Leaked Lyft financial documents show the company is burning money and missing its revenue projections

Leaked financial documents suggest that in the first half of the year, Uber competitor Lyft generated less revenue and lost more money than it had projected earlier this year, according to a new report from Bloomberg’s Eric Newcomer and Alex Barinka.

According to Bloomberg, Lyft lost $US127 million in the first half of 2015 on $US46.7 million in revenue.
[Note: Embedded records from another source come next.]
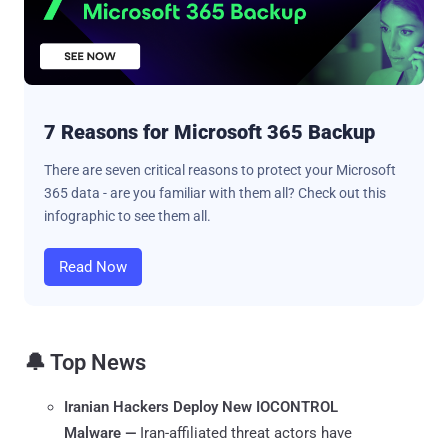
7 Reasons for Microsoft 365 Backup
There are seven critical reasons to protect your Microsoft
365 data - are you familiar with them all? Check out this
infographic to see them all.
Read Now
🔔 Top News
Iranian Hackers Deploy New IOCONTROL
Malware —
Iran-affiliated threat actors have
Additionally, in the same time period, the company spent $US96.1 million on marketing expenses, paying out big bonuses to drivers and doling out discounts to customers.
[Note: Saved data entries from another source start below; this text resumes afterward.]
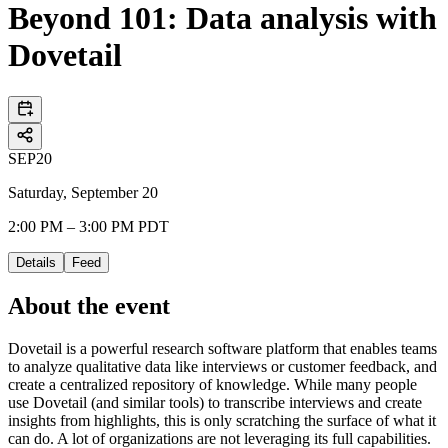
Beyond 101: Data analysis with
Dovetail
SEP
20
Saturday, September 20
2:00 PM – 3:00 PM PDT
Details
Feed
About the event
Dovetail is a powerful research software platform that enables teams
to analyze qualitative data like interviews or customer feedback, and
create a centralized repository of knowledge. While many people
use Dovetail (and similar tools) to transcribe interviews and create
insights from highlights, this is only scratching the surface of what it
can do. A lot of organizations are not leveraging its full capabilities.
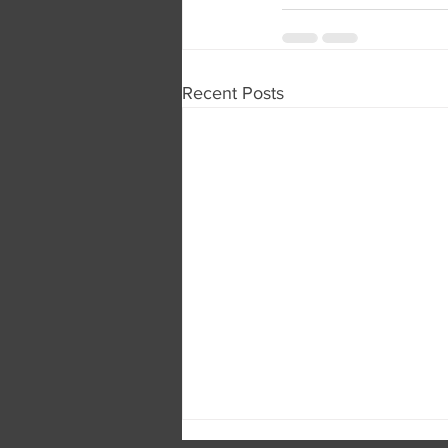
Recent Posts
One disclosure in the financial documents, a fundraising presentation put together by investment bank Credit Suisse, reads: “The company has a history of losses and is not projected to be profitable in the foreseeable future.” The numbers in the presentation were not audited, Bloomberg reports.

That’s not totally surprising, and it certainly doesn’t mean the company is in any grave danger. Many tech companies that raise a lot of money aren’t profitable, and some even go public while they’re still in the red. Just look at Amazon.
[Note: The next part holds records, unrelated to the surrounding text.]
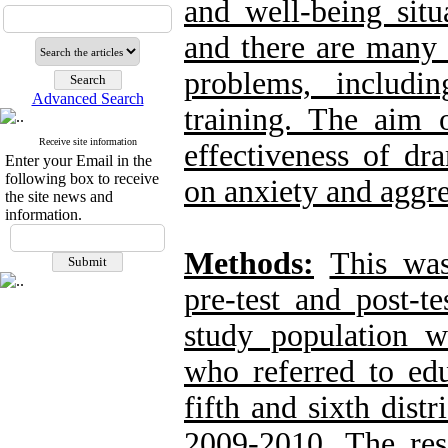
and well-being situ
and there are many 
problems, includi
Advanced Search
training. The aim 
Receive site information
effectiveness of dr
Enter your Email in the
following box to receive
on anxiety and aggre
the site news and
information.
Methods:
This was
pre-test and post-t
study population w
who referred to edu
fifth and sixth dist
2009-2010. The re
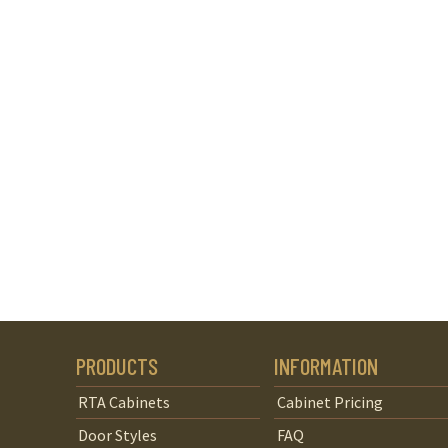
PRODUCTS
INFORMATION
RTA Cabinets
Cabinet Pricing
Door Styles
FAQ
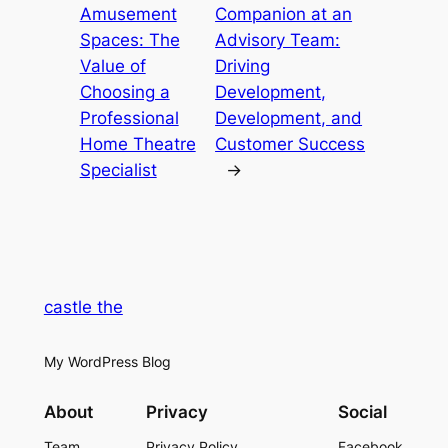
Amusement
Companion at an
Spaces: The
Advisory Team:
Value of
Driving
Choosing a
Development,
Professional
Development, and
Home Theatre
Customer Success
Specialist
→
castle the
My WordPress Blog
About
Privacy
Social
Team
Privacy Policy
Facebook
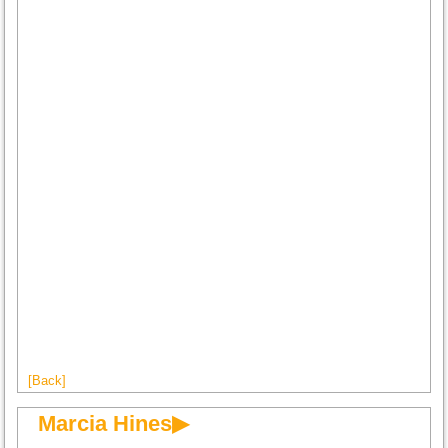
[Back]
Marcia Hines▶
And Lyft is also still learning how to estimate its growth, according to documents obtained by Bloomberg. The company missed the revenue projections it made earlier this year:

For instance, the company predicted in February that it would facilitate 7.4 million rides in July, bring in revenue of $US25 million, and lose $US14 million. It reported about half as many rides as expected, missed revenue projections by a third, and lost almost two and half times more than forecast.

Uber, by comparison, generated $US415 million in revenue last year and lost $US470 million, according to Bloomberg.

Both Uber and Lyft are currently said to be in the fundraising process: a new report from the New York Times says Lyft is looking to raise $US500 million in funding at a $US4 billion valuation. That’s almost double Lyft’s current $US2.5 billion valuation. And Uber is said to be closing yet another $US1 billion round of funding that would value the company as high as $US60 or $US70 billion.

On Tuesday, Lyft announced it expects to reach $US1 billion in annualized gross revenue in a year’s time. In October, Lyft made $US83 million off of 7 million rides, which is how the company calculated the $US1 billion revenue run rate.

Earlier this year, Lyft and China Uber rival Didi Kuaidi announced a strategic global partnership. The alliance, which goes into effect early next year, lets you pay in your native currency on each app to avoid having to pay for your Didi or Lyft ride in a foreign currency, depending on where you live. So if you’re an American visiting China, you can open the Lyft app to pay for and order a Didi, and then Lyft will give whatever money it made from your ride to Didi.

Lyft and Didi are also reportedly in talks to expand their alliance with other Asian ride-hailing companies: India’s Ola and Singapore’s GrabTaxi.

We’ve reached out to Lyft for comment on the financial documents and will update when we hear back.